Maybe championing the embargo, in the minds of those who do, is part of a larger plan. Maybe supporters see in the embargo a part of a broader strategy to improve the lives of Cubans throughout the island. Qué sé yo?
I want to understand why so many of us insist on supporting a foreign policy implemented to punish and isolate when we know that change in this globalized world is brought about by contact and negotiation. Why do people support the embargo? Why do they support lifting the embargo?
With the help of the colleagues at OnCuba News, I floated a questionnaire on their platform and various social media streams (FB, Twitter) to try to understand why Cuban Americans either support or oppose the nearly sixty-year-old sanction. This is not a scientific sample, but the 361 responses (as of May 19) allow us to create broad categories to describe the types of reasons shaping opinions.
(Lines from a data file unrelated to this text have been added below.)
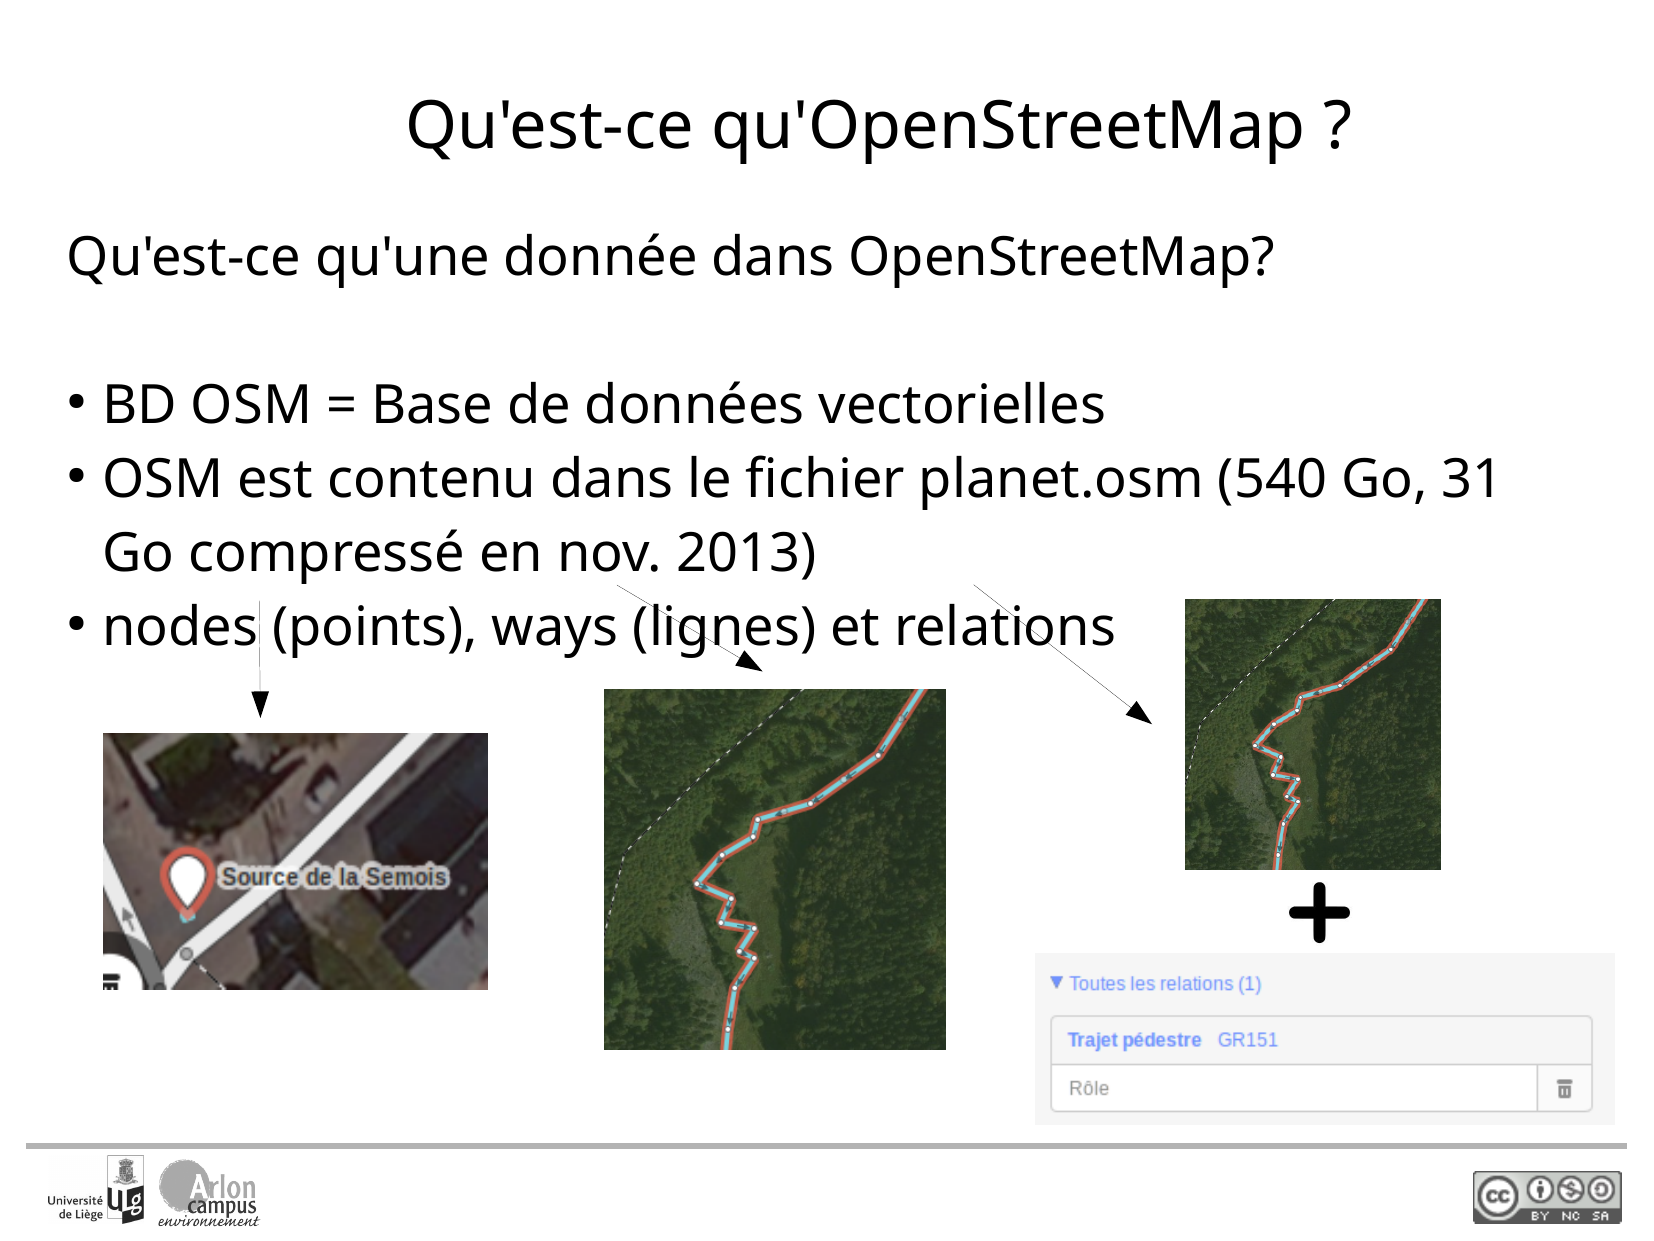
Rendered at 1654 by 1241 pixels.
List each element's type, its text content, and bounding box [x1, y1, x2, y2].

picture [157, 1158, 261, 1227]
title Qu'est-ce qu'OpenStreetMap ? [135, 18, 1624, 226]
picture [1035, 953, 1615, 1126]
list [52, 221, 1589, 1107]
picture [604, 689, 946, 1051]
picture [48, 1155, 144, 1224]
picture [1185, 599, 1441, 871]
text_box Qu'est-ce qu'une donnée dans OpenStreetMap? BD OSM = Base de données vectorielles OSM est contenu dans le fichier planet.osm (540 Go, 31 Go compressé en nov. 2013) nodes (points), ways (lignes) et relations [52, 210, 1576, 654]
picture [103, 733, 488, 991]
To be honest, I harbor no illusions that the Cuban American vox populi will raise in an exilic chorus supporting the end to the embargo. I see no sign that we are willing, as a community to come to terms with our Big Lie. To recognize that the embargo, as a policy to motivate change in Cuba, has been a resounding failure and has not met the expectations of its supporters. It is a zombie policy which should have been killed by years of evidence verifying its failure but stays alive, eating the brains of Cuban Americans. Supporting the embargo is evidence that our community has been successfully recruited to brutalize the Cuban people by assisting the U.S. in its feeble attempt to project American power. I worry about the history we are helping to shape.
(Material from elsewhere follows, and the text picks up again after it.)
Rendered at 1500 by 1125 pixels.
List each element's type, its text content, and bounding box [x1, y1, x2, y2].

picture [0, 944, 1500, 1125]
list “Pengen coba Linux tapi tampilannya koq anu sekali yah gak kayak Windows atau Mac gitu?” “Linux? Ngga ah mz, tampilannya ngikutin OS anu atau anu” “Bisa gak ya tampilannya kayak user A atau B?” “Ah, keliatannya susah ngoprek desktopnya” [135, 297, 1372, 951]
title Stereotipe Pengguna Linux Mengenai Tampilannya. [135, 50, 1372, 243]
The only hope that I hold for seeing the lifting of the embargo in my lifetime is for the U.S. government to act in its best interest. In this unique case, the best interests of the United States are aligned with the best interests of Cuba, its people and government.
Accepting this might not be easy for those who have developed an identity based on opposition to the Cuban government, but it is the reality we face. Let’s give in to a moment of clarity. We cannot, with any credibility, demand changes in others when we, as a community, remain so unwilling, or unable, to change.
But, I could be wrong. What do I know?